TAORMINA- “A Roma, l’amministrazione comunale sarà in prima fila per la conferenza stampa di presentazione dello studio “Il gioco pubblico in Sicilia”. Sarà presente, alla manifestazione organizzata dall’Anit, per dimostrare qual è l’interesse di Taormina per una legge di regolamentazione del gioco d’azzardo. Intendiamo anche ribadire il nostro fermo diritto a riavere la casa da gioco che ha funzionato a villa Mon Repos negli anni ’60 e che fu chiusa su iniziativa della Magistratura. Ma saremo a Roma, soprattutto, per dimostrare la ferma intenzione dell’amministrazione comunale, dei cittadini, degli operatori del turismo di continuare nella battaglia che vede Taormina, da oltre 40 anni,  impegnata a combattere il monopolio del gioco d’azzardo in Italia, che interessa solo 4 comuni, e la attuale paradossale situazione che riguarda il gioco pubblico”.
Lo dice il sindaco di Taormina, Mauro Passalacqua, nell’annunciare la presentazione della conferenza stampa che l’ANIT terrà a Roma giovedì 10 luglio. “Nell’occasione, a Roma –continua il primo cittadino- cercheremo di verificare l’effettiva volontà del governo nazionale e dei gruppi parlamentari, di varare una legge che metta fine ad uno stato di cose davvero anomalo”.

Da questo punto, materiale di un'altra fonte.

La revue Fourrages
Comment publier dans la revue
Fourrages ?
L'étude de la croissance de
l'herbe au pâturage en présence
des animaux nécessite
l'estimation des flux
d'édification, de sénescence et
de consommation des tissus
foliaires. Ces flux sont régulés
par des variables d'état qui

A Roma, in rappresentanza del comune di Taormina ci sarà sicuramente l’assessore al Bilancio Fabio D’Urso. Accompagnerà il sindaco che, però, sta ancora verificando i suoi impegni istituzionali per sapere se potrà spostarsi a Roma anche se per un solo giorno. All`evento è prevista la partecipazione di larga parte dei parlamentari di tutti gli schieramenti politici, in particolare di quanti hanno presentato progetti di legge in materia, rappresentanti delle istituzioni di governo e di settore ed esponenti del mondo accademico e della ricerca scientifica.
L’incontro organizzato dall’ANIT, si svolgerà giovedì 10 Luglio, con inizio alle ore 11, a Roma presso la Sala Cristallo dell’Hotel Nazionale in piazza Montecitorio, la prevista conferenza stampa dell’Anit durante la quale sarà presentato lo studio “Il Gioco Pubblico in Italia – Dati, Analisi, Proposte”, la prima
approfondita inchiesta sullo stato del gioco di sorte nel nostro Paese.
L’iniziativa si colloca nel quadro delle attività istituzionali dell’Anit ed è volta a sensibilizzare il
mondo della politica e dei media sulle contraddizioni e le anomalie di un comparto che – pur
figurando tra le prime cinque attività produttive del Paese, con un fatturato di oltre 42
miliardi di euro e un gettito erariale complessivo di quasi 12 miliardi (relazione della Corte
dei Conti) – è a tutt’oggi disciplinato attraverso leggi speciali e di urgenza, mancando, caso
unico tra i Paesi occidentali, una normativa organica di settore.
Un’anomalia tutta italiana che, soprattutto a seguito della deregolamentazione attuata con il
decreto Bersani-Visco del 2006, vede, da un lato, un’offerta di “gioco di stato” iniqua e dai
rilevanti costi sociali, con effetti devastanti in particolare sulle fasce più deboli della
popolazione; dall’altro, la pervicace riluttanza all’apertura di moderne case da gioco, in grado di
soddisfare in modo trasparente e controllato la consistente domanda del mercato.
Una situazione paradossale che la stessa Corte Costituzionale ha censurato per ben due volte con
le sentenze n.152/1985 e n.291/2001, sollecitando l’intervento del legislatore “ormai divenuto
improrogabile, non essendo più giustificabile un sistema normativo ormai superato
e sotto diversi profili incoerente rispetto all’attuale quadro costituzionale”.